The emails arrived at 10 a.m., and the experience of opening hers was “anxiety-inducing and weird,” according to Allart. She matched with her second choice, the Institute of Living in Hartford, Conn., part of the Hartford Hospital Medical System. She starts in September.

“It’s a 12-month commitment, with three four-month rotations,” Allart says. She’ll work in a variety of settings, providing acute inpatient treatment as well as intensive outpatient support, two to three times per week, and conducting neuropsychological assessments. Interns will also see patients once a week in an outpatient clinic. “The way it’s set up is really exciting. The internship is the last moment where we can really explore a lot.”

Previously, Allart had externships with the Child Study Center at NYU Langone Medical Center and the Columbia University Clinic for Anxiety and Related Disorders. She also worked at the Center for Psychological Services on FDU’s Metropolitan Campus.

“The internship is full immersion into the clinical psychology world,” says Allart. “It’s one of the big milestones in training.”

Right now, Allart is interested in a career in neuropsychological assessment or cognitive rehabilitation, but she admits, “I’ve loved all of it so far. I’m hoping that the internship will help solidify this in one way or another for me.”

Fairleigh Dickinson University first offered the clinical psychology doctorate in 1981, and the program has graduated approximately 190 students since then.

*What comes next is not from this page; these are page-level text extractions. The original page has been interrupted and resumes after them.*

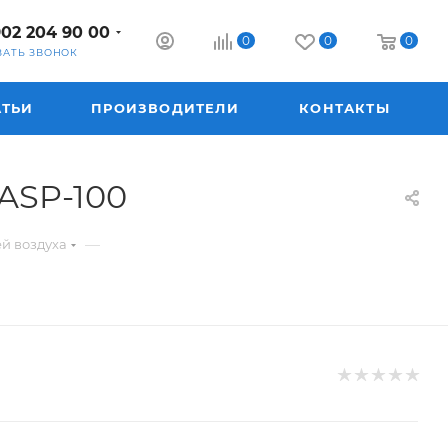
902 204 90 00
0
0
0
ЗАТЬ ЗВОНОК
АТЬИ
ПРОИЗВОДИТЕЛИ
КОНТАКТЫ
ASP-100
—
й воздуха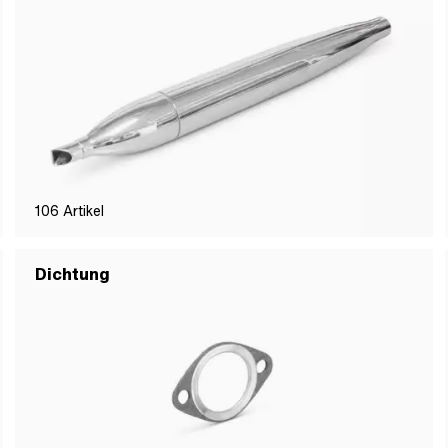
106
Artikel
Dichtung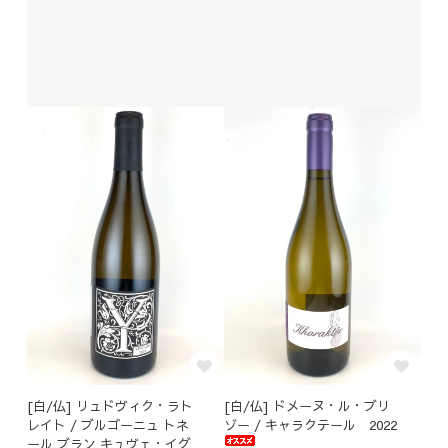
[白/仏] リュドヴィク・ラト
[白/仏] ドメーヌ・ル・ブリ
レイト / ブルゴーニュ トネ
ゾー / キャラクテール 2022
ール ブラン キュヴェ・イグ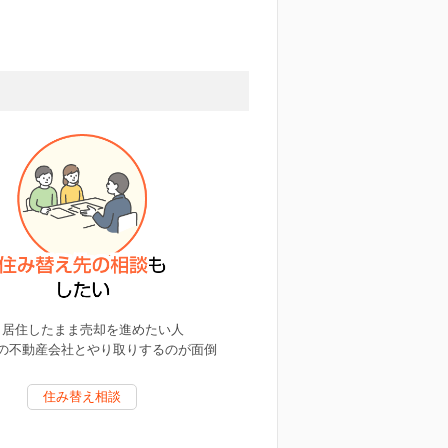
居住したまま売却を進めたい人
の不動産会社とやり取りするのが面倒
住み替え相談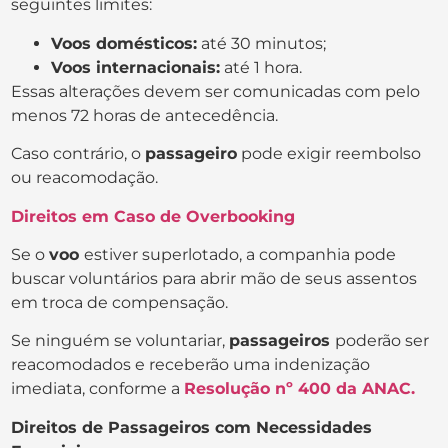
seguintes limites:
Voos domésticos:
até 30 minutos;
Voos internacionais:
até 1 hora.
Essas alterações devem ser comunicadas com pelo
menos 72 horas de antecedência.
Caso contrário, o
passageiro
pode exigir reembolso
ou reacomodação.
Direitos em Caso de Overbooking
Se o
voo
estiver superlotado, a companhia pode
buscar voluntários para abrir mão de seus assentos
em troca de compensação.
Se ninguém se voluntariar,
passageiros
poderão ser
reacomodados e receberão uma indenização
imediata, conforme a
Resolução nº 400 da ANAC.
Direitos de Passageiros com Necessidades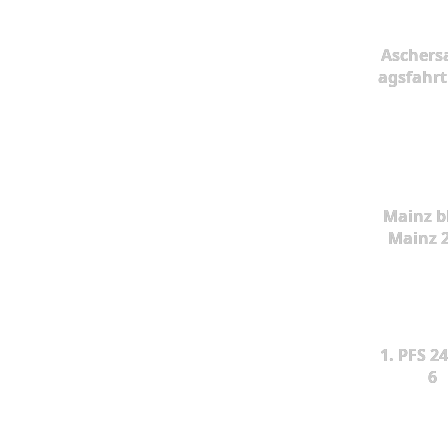
Aschers
agsfahrt
Mainz b
Mainz 
1. PFS 24
6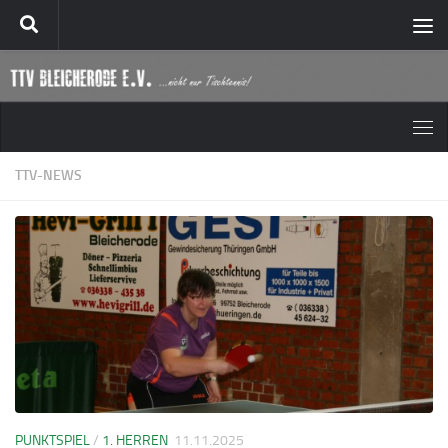
Zum Inhalt springen
TTV-NEWS
PUNKTSPIEL
/
1. HERREN
11.11.2025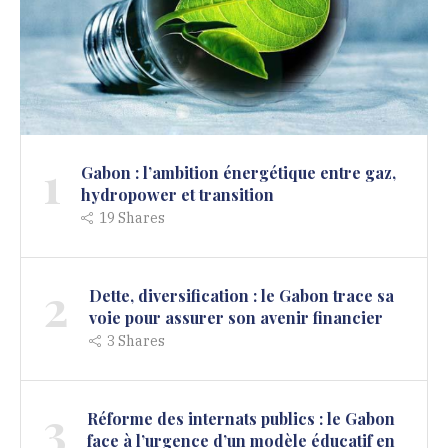
1
Gabon : l’ambition énergétique entre gaz,
hydropower et transition
19
Shares
2
Dette, diversification : le Gabon trace sa
voie pour assurer son avenir financier
3
Shares
3
Réforme des internats publics : le Gabon
face à l’urgence d’un modèle éducatif en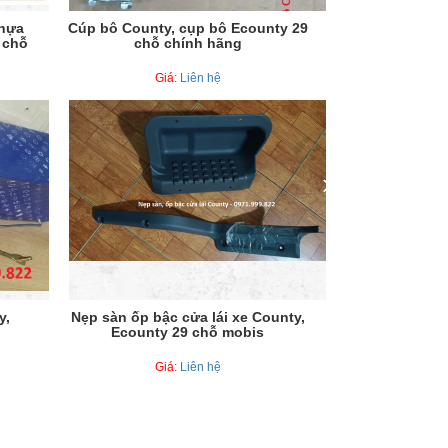
nhựa
Cúp bô County, cụp bô Ecounty 29
 chỗ
chỗ chính hãng
Giá:
Liên hệ
y,
Nẹp sàn ốp bậc cửa lái xe County,
Ecounty 29 chỗ mobis
Giá:
Liên hệ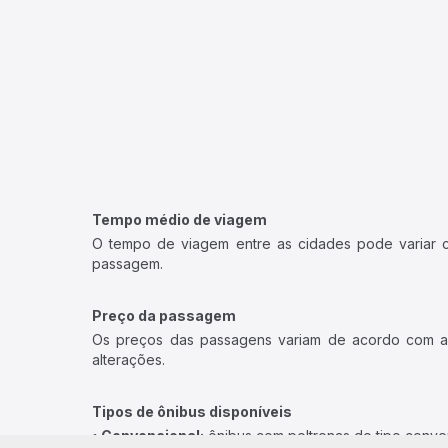
Tempo médio de viagem
O tempo de viagem entre as cidades pode variar con
passagem.
Preço da passagem
Os preços das passagens variam de acordo com a v
alterações.
Tipos de ônibus disponíveis
• Convencional:
ônibus com poltronas do tipo conve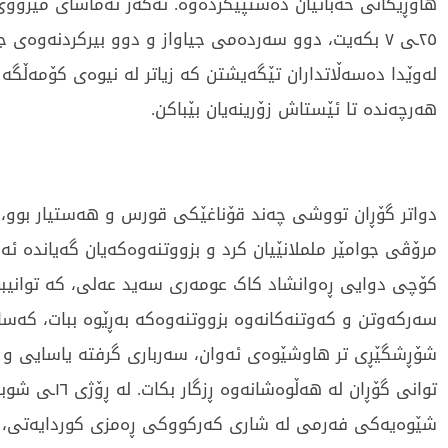
هاوڕێکانی خەباتیان دەستپێکردەوە. ئەگەر تەماشای مێژوو
٢٥ـی ٧ بکەیت، دوو سەردەمی جیاواز و دوو بیرکردنەوەی ج
لەوێدا دەسەڵاتداران تێگەیشتن کە زیاتر لە نیوەی کۆمەڵگە د
هەرچەندە تا ئێستاش زۆرینەیان بێباکن.
دواتر گۆڕان تووشی چەند قۆناغێکی قورس و هەستیار بوو، 
مرۆڤی جوامێر ململانێیان کرد و بزووتنەوەکەیان گەیاندە ئە
کۆچی دوایی ڕەوانشاد کاک عومەری سەید عەلی، کە توانیب
سەرکەوتن و کەوتنەکانەوە بزووتنەوەکە بەڕێوە ببات، کەسا
شۆڕشگێڕی تر هاوشێوەی ئەوان، سەرباری گرفتە یاسایی و ن
شێوەیەکی فەرمی لە شاری کەرکووکی ڕەمزی کوردایەتی، کا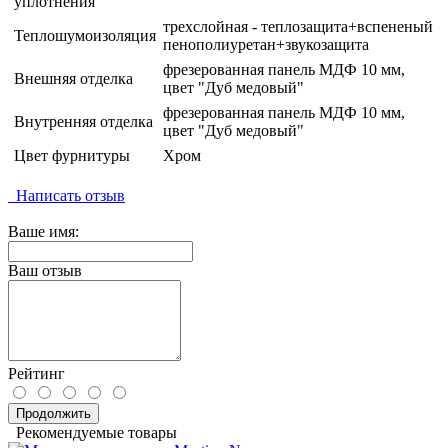
уплотнения
трехслойная - теплозащита+вспененый
Теплошумоизоляция
пенополиуретан+звукозащита
фрезерованная панель МДФ 10 мм,
Внешняя отделка
цвет "Дуб медовый"
фрезерованная панель МДФ 10 мм,
Внутренняя отделка
цвет "Дуб медовый"
Цвет фурнитуры
Хром
Написать отзыв
Ваше имя:
Ваш отзыв
Рейтинг
Продолжить
Рекомендуемые товары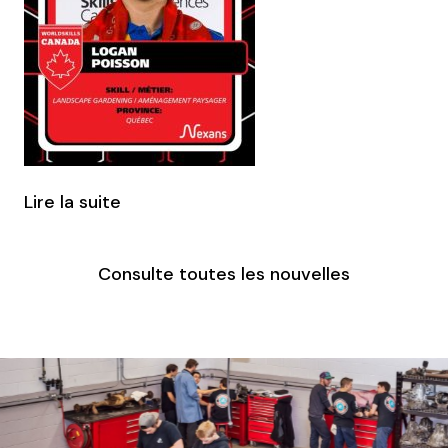
Lire la suite
Consulte toutes les nouvelles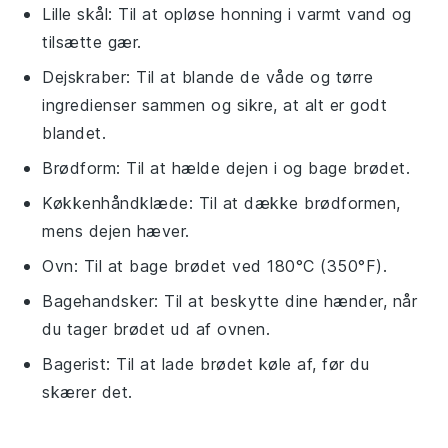
Lille skål
: Til at opløse honning i varmt vand og
tilsætte gær.
Dejskraber
: Til at blande de våde og tørre
ingredienser sammen og sikre, at alt er godt
blandet.
Brødform
: Til at hælde dejen i og bage brødet.
Køkkenhåndklæde
: Til at dække brødformen,
mens dejen hæver.
Ovn
: Til at bage brødet ved 180°C (350°F).
Bagehandsker
: Til at beskytte dine hænder, når
du tager brødet ud af ovnen.
Bagerist
: Til at lade brødet køle af, før du
skærer det.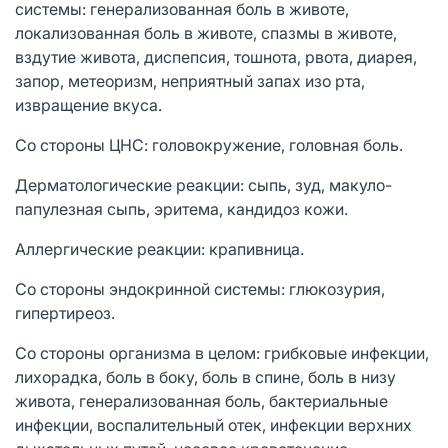
системы: генерализованная боль в животе,
локализованная боль в животе, спазмы в животе,
вздутие живота, диспепсия, тошнота, рвота, диарея,
запор, метеоризм, неприятный запах изо рта,
извращение вкуса.
Со стороны ЦНС: головокружение, головная боль.
Дерматологические реакции: сыпь, зуд, макуло-
папулезная сыпь, эритема, кандидоз кожи.
Аллергические реакции: крапивница.
Со стороны эндокринной системы: глюкозурия,
гипертиреоз.
Со стороны организма в целом: грибковые инфекции,
лихорадка, боль в боку, боль в спине, боль в низу
живота, генерализованная боль, бактериальные
инфекции, воспалительный отек, инфекции верхних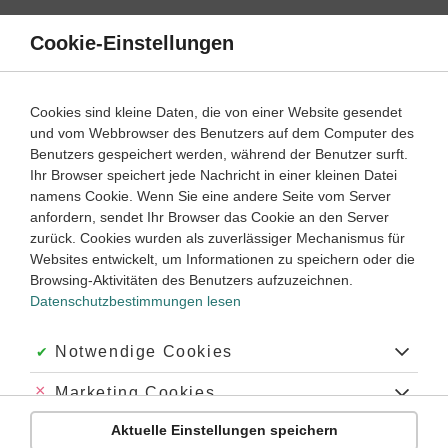
Direkt
zum
Cookie-Einstellungen
Suche
Menü
Inhalt
Schülerlexikon
Cookies sind kleine Daten, die von einer Website gesendet
Deutsch
5. Klasse ‐ Abitur
und vom Webbrowser des Benutzers auf dem Computer des
Benutzers gespeichert werden, während der Benutzer surft.
Adverbialsatz
Ihr Browser speichert jede Nachricht in einer kleinen Datei
namens Cookie. Wenn Sie eine andere Seite vom Server
anfordern, sendet Ihr Browser das Cookie an den Server
zurück. Cookies wurden als zuverlässiger Mechanismus für
Man spricht von Adverbialsätzen, wenn der Teilsatz an die
Websites entwickelt, um Informationen zu speichern oder die
Stelle einer
adverbialen Bestimmung
tritt. Ein Adverbialsatz
Browsing-Aktivitäten des Benutzers aufzuzeichnen.
antwortet auf die Fragen wo, wann, wie, warum usw. und
Datenschutzbestimmungen lesen
Adverbialsätze werden in aller Regel durch eine
Konjunktion
eingeleitet. Bei der Abfassung von Texten muss man sich
manchmal über­legen, was stilistisch besser passt: die
Akzeptiert:
Notwendige Cookies
adverbiale Bestimmung
als
Wortgruppe
oder als
Nebensatz
.
Abgelehnt:
Marketing Cookies
Beispiele:
Aktuelle Einstellungen speichern
Abgelehnt:
Personalisierungs-Cookies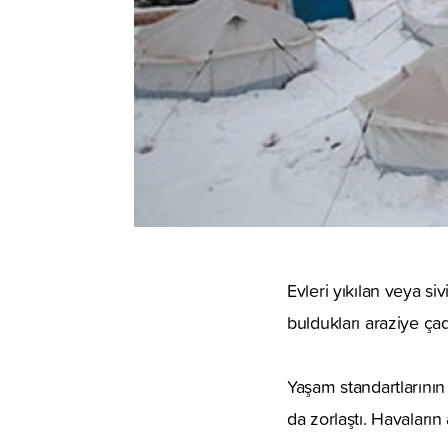
Evleri yıkılan veya si
buldukları araziye ça
Yaşam standartlarının
da zorlaştı. Havaların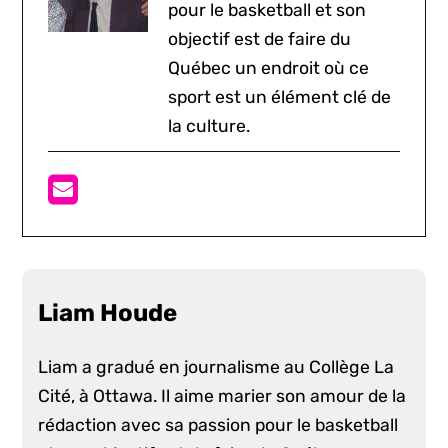
pour le basketball et son
objectif est de faire du
Québec un endroit où ce
sport est un élément clé de
la culture.
Liam Houde
Liam a gradué en journalisme au Collège La
Cité, à Ottawa. Il aime marier son amour de la
rédaction avec sa passion pour le basketball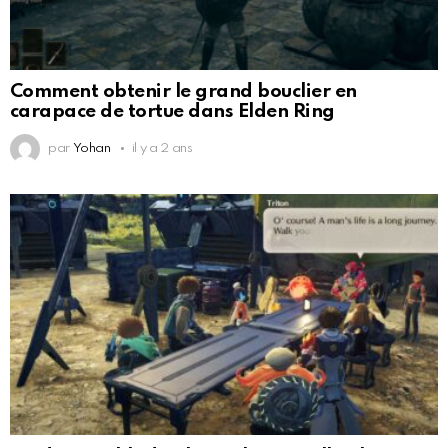
Comment obtenir le grand bouclier en
carapace de tortue dans Elden Ring
par
Yohan
il y a 2 ans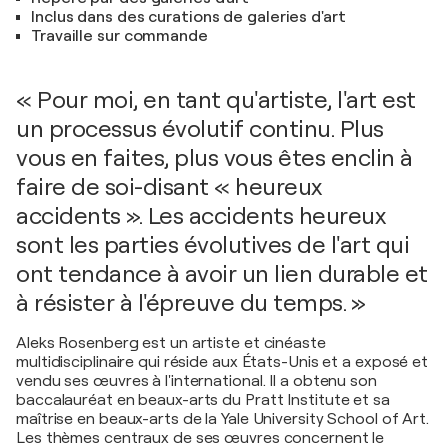
Inclus dans des curations de galeries d'art
Travaille sur commande
« Pour moi, en tant qu'artiste, l'art est
un processus évolutif continu. Plus
vous en faites, plus vous êtes enclin à
faire de soi-disant « heureux
accidents ». Les accidents heureux
sont les parties évolutives de l'art qui
ont tendance à avoir un lien durable et
à résister à l'épreuve du temps. »
Aleks Rosenberg est un artiste et cinéaste
multidisciplinaire qui réside aux États-Unis et a exposé et
vendu ses œuvres à l'international. Il a obtenu son
baccalauréat en beaux-arts du Pratt Institute et sa
maîtrise en beaux-arts de la Yale University School of Art.
Les thèmes centraux de ses œuvres concernent le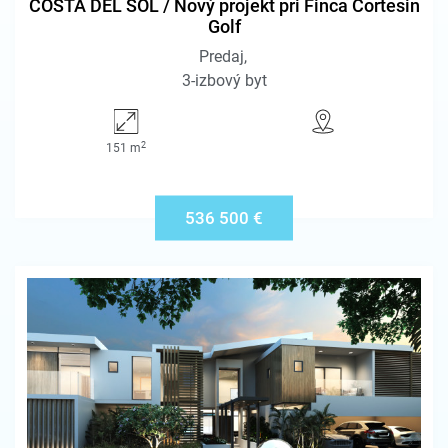
COSTA DEL SOL / Nový projekt pri Finca Cortesin
Golf
Predaj
3-izbový byt
2
151 m
536 500 €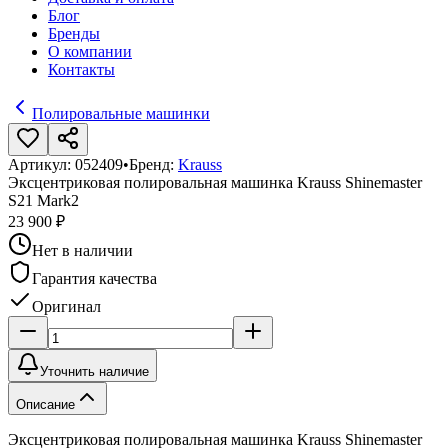
Блог
Бренды
О компании
Контакты
Полировальные машинки
Артикул:
052409
•
Бренд:
Krauss
Эксцентриковая полировальная машинка Krauss Shinemaster
S21 Mark2
23 900 ₽
Нет в наличии
Гарантия качества
Оригинал
Уточнить наличие
Описание
Эксцентриковая полировальная машинка Krauss Shinemaster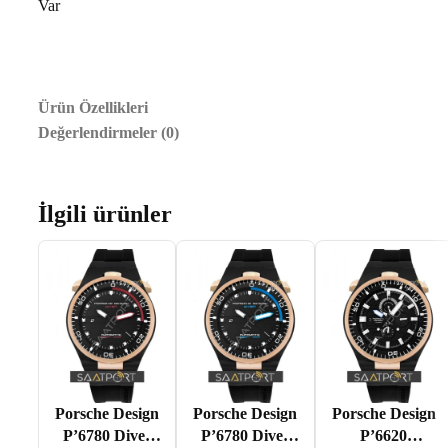
Var
Ürün Özellikleri
Değerlendirmeler (0)
İlgili ürünler
Porsche Design
Porsche Design
Porsche Design
P’6780 Diver
P’6780 Diver
P’6620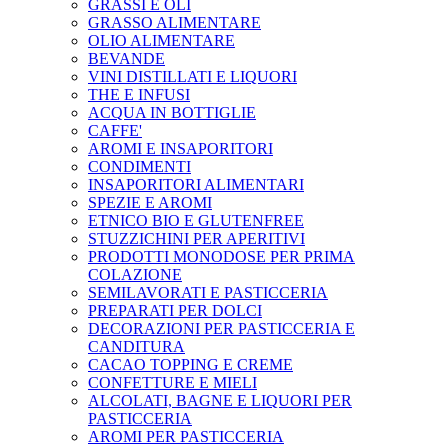
GRASSI E OLI
GRASSO ALIMENTARE
OLIO ALIMENTARE
BEVANDE
VINI DISTILLATI E LIQUORI
THE E INFUSI
ACQUA IN BOTTIGLIE
CAFFE'
AROMI E INSAPORITORI
CONDIMENTI
INSAPORITORI ALIMENTARI
SPEZIE E AROMI
ETNICO BIO E GLUTENFREE
STUZZICHINI PER APERITIVI
PRODOTTI MONODOSE PER PRIMA
COLAZIONE
SEMILAVORATI E PASTICCERIA
PREPARATI PER DOLCI
DECORAZIONI PER PASTICCERIA E
CANDITURA
CACAO TOPPING E CREME
CONFETTURE E MIELI
ALCOLATI, BAGNE E LIQUORI PER
PASTICCERIA
AROMI PER PASTICCERIA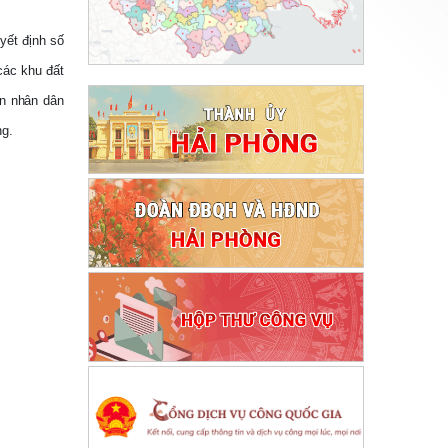
yết định số
các khu đất
an nhân dân
ng
.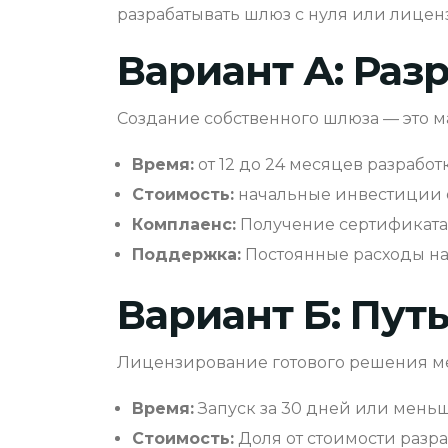
разрабатывать шлюз с нуля или лицен
Вариант А: Разр
Создание собственного шлюза — это 
Время:
от 12 до 24 месяцев разрабо
Стоимость:
начальные инвестиции о
Комплаенс:
Получение сертификата P
Поддержка:
Постоянные расходы на 
Вариант Б: Путь
Лицензирование готового решения м
Время:
Запуск за 30 дней или меньш
Стоимость:
Доля от стоимости разра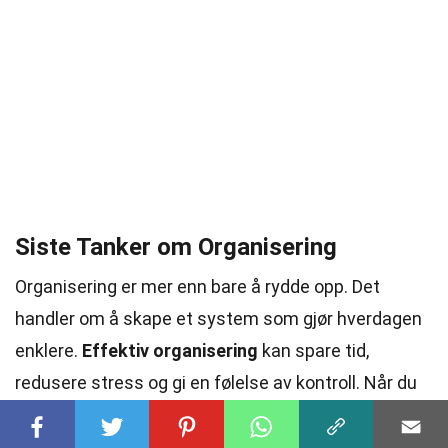
Siste Tanker om Organisering
Organisering er mer enn bare å rydde opp. Det
handler om å skape et system som gjør hverdagen
enklere.
Effektiv organisering
kan spare tid,
redusere stress og gi en følelse av kontroll. Når du
har en plan, blir det lettere å holde orden. En
god
organisasjonsstrategi
kan også forbedre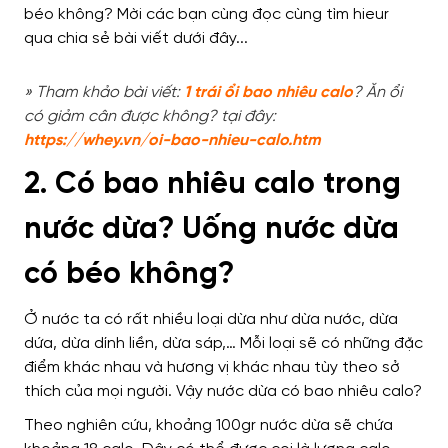
» Tham khảo bài viết:
1 trái ổi bao nhiêu calo
? Ăn ổi
có giảm cân được không? tại đây:
https://whey.vn/oi-bao-nhieu-calo.htm
2. Có bao nhiêu calo trong
nước dừa? Uống nước dừa
có béo không?
Ở nước ta có rất nhiều loại dừa như dừa nước, dừa
dứa, dừa dính liền, dừa sáp,… Mỗi loại sẽ có những đặc
điểm khác nhau và hương vị khác nhau tùy theo sở
thích của mọi người. Vậy nước dừa có bao nhiêu calo?
Theo nghiên cứu, khoảng 100gr nước dừa sẽ chứa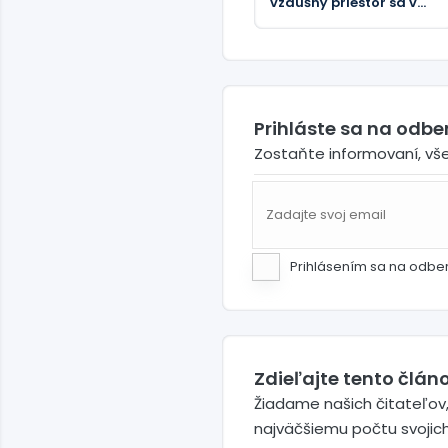
vzdušný priestor sa v
júli 2026 zvýšil o viac
ako 26 %
Prihláste sa na odb
Zostaňte informovaní, vš
Prihlásením sa na odbe
Zdieľajte tento článo
Žiadame našich čitateľov,
najväčšiemu počtu svojic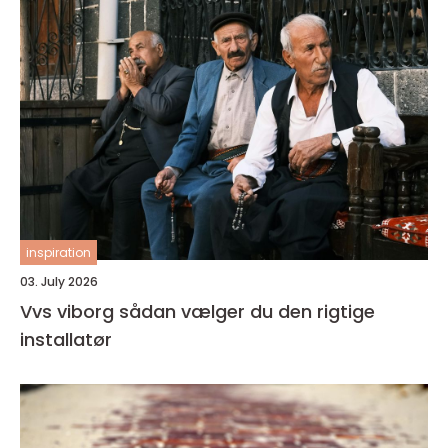
inspiration
03. July 2026
Vvs viborg sådan vælger du den rigtige
installatør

The competitive program takes in 12-14 new students per year. This year, there were 226 applicants. Offers are going out now for the next class, says Lachenmeyer. In a few years, that new cohort will complete the Match Day process themselves.

As of Match Day, “we’ve launched them,” says Lachenmeyer. “Although they still need to successfully complete the internship in order to receive their degree, their formal training in the Ph.D. program at FDU is now over. They will be supervised by other psychologists and be out in the clinical world. However, they will always be learning and updating their skills,” says Lachenmeyer, who has been on the faculty for 42 years and was involved in setting up the Ph.D.